To convert the questions, I select the entire scratch buffer and call this function. It formats the questions properly and inserts a blank line between each of them.

(defun rlr/org-mc-to-latex-questions (beg end)
  "Convert org-mode multiple choice questions in region to LaTeX format. Questions are numbered lines followed by lettered choices (a-z). Correct answers are marked with * after the choice text."
  (interactive "r")
  (let* ((text (buffer-substring-no-properties beg end))
         (lines (split-string text "\n"))
         (result '())
         (in-question nil))
    (dolist (line lines)
      (cond
       ;; Numbered question line: "2. Question text"
       ((string-match "^[[:space:]]*[0-9]+\\.[[:space:]]+\\(.+\\)$" line)
        (when in-question
          (push "  \\end{question}" result)
          (push "" result))
        (push "  \\begin{question}" result)
        (push (format "    %s" (match-string 1 line)) result)
        (setq in-question t))
       ;; Choice line: "  a) Choice text" or "  a) Choice text*"
       ((string-match "^[[:space:]]*[a-z])[[:space:]]+\\(.+?\\)\\(*\\)?[[:space:]]*$" line)
        (let* ((text (match-string 1 line))
               (correct (match-string 2 line))
               (tag (if correct "\\choice[!]" "\\choice")))
          (push (format "    %s {%s}" tag text) result)))))
    (when in-question
      (push "  \\end{question}" result))
    (let ((output (mapconcat #'identity (nreverse result) "\n")))
      (goto-char beg)
      (delete-region beg end)
      (insert output))))

The next tasks are functions for easily removing and reordering questions. For that, I should probably wait until finals are over, though.

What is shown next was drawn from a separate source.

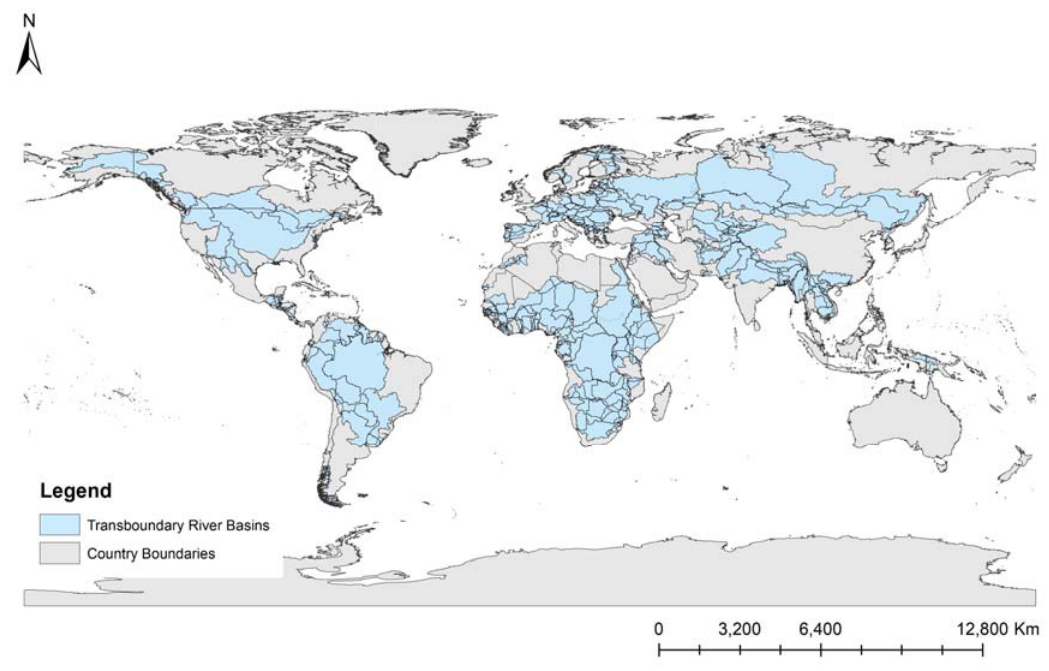
Figure 10. Global Transboundary River Basins (source: Transboundary Freshwater Dispute Database).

Now, unfortunately, it’s back to grading.

Tagged: Emacs Org Teaching

Footnotes

1

There are several LaTeX packages for producing exams. I’ve found that examdesign has the best combination of features for my needs. It can be used to easily print different versions of an exam to discourage cheating with an answer key for each version. It can handle five different types of questions, and has a block environment for questions that need to be placed in a group with instructions for the group. The questions in the block stay together even if the rest of the exam is randomly shuffled. If you need printed exams, I highly recommend it.